[[ Entries provided, beginning ]]

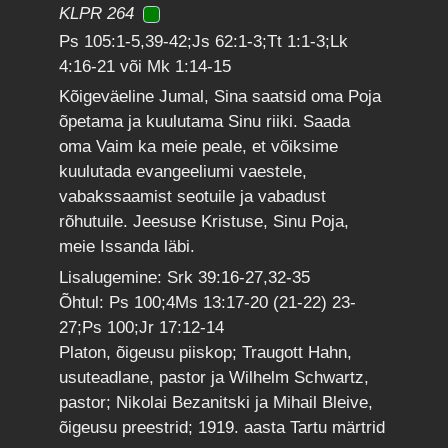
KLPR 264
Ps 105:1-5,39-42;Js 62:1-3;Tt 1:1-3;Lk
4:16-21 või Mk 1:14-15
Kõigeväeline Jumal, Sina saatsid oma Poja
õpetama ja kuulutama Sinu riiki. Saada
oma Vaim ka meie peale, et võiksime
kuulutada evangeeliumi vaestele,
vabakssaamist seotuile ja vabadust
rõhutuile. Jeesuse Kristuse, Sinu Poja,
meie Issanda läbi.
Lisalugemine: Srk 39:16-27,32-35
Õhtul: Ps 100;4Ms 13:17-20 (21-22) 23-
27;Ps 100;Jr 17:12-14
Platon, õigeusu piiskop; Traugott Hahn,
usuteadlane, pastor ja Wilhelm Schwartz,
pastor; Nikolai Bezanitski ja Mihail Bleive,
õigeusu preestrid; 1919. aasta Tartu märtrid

[[ Entries provided, end ]]

▸ Written task
Please transcribe exactly the line containing "Õhtul: Ps 100;4Ms" and every line after it to the end of the data, and no other lines.

▸ Response area
Õhtul: Ps 100;4Ms 13:17-20 (21-22) 23-
27;Ps 100;Jr 17:12-14
Platon, õigeusu piiskop; Traugott Hahn,
usuteadlane, pastor ja Wilhelm Schwartz,
pastor; Nikolai Bezanitski ja Mihail Bleive,
õigeusu preestrid; 1919. aasta Tartu märtrid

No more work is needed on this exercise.